Items from a dataset:

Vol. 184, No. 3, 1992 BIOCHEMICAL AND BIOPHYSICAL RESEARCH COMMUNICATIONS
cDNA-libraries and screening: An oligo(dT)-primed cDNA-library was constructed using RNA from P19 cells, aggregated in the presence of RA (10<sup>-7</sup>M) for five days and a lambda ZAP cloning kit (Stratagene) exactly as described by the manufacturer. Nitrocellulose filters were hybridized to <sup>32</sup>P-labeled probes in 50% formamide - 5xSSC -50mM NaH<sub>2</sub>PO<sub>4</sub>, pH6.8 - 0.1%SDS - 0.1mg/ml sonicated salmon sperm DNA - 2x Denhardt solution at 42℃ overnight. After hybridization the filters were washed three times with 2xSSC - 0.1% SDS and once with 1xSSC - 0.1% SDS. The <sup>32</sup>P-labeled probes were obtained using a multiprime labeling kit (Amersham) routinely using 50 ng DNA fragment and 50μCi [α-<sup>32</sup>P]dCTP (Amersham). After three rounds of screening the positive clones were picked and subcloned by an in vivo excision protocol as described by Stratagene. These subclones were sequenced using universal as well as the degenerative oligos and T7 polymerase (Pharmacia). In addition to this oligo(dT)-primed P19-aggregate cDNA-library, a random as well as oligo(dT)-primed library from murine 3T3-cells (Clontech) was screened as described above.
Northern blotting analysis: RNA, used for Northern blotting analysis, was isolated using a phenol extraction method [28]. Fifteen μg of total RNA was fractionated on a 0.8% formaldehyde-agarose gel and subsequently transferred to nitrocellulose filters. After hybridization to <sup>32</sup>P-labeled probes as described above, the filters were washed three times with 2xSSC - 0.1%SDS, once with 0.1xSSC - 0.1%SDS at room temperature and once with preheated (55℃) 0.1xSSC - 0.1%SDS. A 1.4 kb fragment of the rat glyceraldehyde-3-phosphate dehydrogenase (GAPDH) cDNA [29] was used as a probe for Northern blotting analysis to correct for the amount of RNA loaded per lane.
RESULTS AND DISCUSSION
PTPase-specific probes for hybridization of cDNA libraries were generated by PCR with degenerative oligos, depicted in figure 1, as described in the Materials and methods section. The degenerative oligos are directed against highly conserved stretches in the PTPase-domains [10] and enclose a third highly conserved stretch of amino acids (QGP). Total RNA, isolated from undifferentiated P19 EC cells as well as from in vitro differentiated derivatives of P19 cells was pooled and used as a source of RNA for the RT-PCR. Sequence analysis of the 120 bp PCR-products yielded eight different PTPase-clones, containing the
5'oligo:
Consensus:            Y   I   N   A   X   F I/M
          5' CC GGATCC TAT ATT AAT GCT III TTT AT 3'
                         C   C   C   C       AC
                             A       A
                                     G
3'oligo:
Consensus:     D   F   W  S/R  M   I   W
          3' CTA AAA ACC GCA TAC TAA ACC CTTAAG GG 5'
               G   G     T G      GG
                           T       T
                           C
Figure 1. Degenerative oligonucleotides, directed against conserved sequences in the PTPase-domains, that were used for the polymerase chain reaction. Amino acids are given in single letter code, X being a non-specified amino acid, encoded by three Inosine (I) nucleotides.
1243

--

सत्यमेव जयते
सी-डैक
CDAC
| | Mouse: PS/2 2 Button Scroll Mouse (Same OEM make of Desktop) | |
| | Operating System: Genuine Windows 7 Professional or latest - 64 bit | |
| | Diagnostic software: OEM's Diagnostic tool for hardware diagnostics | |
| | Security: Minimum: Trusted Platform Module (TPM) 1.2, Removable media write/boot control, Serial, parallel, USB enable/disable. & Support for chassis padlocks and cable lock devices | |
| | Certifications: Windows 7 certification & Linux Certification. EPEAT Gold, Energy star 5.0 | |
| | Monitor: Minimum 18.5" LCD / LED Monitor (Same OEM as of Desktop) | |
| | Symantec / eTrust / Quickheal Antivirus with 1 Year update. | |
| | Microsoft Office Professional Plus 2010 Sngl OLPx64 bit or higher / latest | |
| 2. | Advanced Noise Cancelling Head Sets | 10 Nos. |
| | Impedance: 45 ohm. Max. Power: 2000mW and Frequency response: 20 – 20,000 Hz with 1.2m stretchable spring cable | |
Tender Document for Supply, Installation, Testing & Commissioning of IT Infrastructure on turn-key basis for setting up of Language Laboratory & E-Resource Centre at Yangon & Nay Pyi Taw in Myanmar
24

...

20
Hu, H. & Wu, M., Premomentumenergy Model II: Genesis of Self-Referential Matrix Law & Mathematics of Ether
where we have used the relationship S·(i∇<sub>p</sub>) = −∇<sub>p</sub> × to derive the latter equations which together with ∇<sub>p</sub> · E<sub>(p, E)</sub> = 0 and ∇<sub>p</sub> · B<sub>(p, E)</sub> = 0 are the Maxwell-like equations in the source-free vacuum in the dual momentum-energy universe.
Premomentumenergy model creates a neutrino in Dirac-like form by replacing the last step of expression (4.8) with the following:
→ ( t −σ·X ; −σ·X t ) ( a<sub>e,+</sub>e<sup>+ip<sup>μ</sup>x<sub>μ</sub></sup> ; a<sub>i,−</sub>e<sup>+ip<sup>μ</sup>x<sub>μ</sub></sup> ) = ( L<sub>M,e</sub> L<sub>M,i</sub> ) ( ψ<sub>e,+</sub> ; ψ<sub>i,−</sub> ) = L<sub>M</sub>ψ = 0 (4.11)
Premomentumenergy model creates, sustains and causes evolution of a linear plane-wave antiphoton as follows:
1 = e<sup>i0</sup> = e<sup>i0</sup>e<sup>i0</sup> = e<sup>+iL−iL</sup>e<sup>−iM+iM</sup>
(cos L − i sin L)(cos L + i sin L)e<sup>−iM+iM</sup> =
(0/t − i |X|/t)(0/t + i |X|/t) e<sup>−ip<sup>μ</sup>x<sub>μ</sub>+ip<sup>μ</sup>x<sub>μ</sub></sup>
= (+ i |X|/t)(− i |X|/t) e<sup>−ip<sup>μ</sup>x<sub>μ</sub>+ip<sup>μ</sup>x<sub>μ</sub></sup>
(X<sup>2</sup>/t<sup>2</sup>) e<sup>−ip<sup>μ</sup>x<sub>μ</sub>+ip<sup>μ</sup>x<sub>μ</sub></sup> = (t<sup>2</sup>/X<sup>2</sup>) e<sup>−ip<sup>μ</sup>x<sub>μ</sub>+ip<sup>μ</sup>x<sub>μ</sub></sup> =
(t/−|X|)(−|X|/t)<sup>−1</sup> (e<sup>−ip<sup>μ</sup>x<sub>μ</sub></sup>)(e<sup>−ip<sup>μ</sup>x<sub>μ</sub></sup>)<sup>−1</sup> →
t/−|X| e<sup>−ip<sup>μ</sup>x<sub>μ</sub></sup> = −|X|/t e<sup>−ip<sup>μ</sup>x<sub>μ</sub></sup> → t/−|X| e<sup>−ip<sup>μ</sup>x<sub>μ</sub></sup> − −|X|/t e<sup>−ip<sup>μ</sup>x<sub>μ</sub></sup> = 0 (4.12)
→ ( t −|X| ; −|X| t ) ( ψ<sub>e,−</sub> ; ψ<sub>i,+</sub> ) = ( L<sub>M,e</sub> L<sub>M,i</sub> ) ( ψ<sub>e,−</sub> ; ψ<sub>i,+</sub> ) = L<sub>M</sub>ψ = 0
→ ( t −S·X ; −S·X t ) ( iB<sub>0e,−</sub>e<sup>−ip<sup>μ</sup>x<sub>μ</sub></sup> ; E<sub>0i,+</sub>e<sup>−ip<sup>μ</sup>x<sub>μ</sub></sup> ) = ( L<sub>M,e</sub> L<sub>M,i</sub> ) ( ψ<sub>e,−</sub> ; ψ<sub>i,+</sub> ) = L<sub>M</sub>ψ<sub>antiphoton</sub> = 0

Work to complete
Pick out every line above that holds the word "antiphoton" and copy it.

Expected answer
Premomentumenergy model creates, sustains and causes evolution of a linear plane-wave antiphoton as follows:
→ ( t −S·X ; −S·X t ) ( iB<sub>0e,−</sub>e<sup>−ip<sup>μ</sup>x<sub>μ</sub></sup> ; E<sub>0i,+</sub>e<sup>−ip<sup>μ</sup>x<sub>μ</sub></sup> ) = ( L<sub>M,e</sub> L<sub>M,i</sub> ) ( ψ<sub>e,−</sub> ; ψ<sub>i,+</sub> ) = L<sub>M</sub>ψ<sub>antiphoton</sub> = 0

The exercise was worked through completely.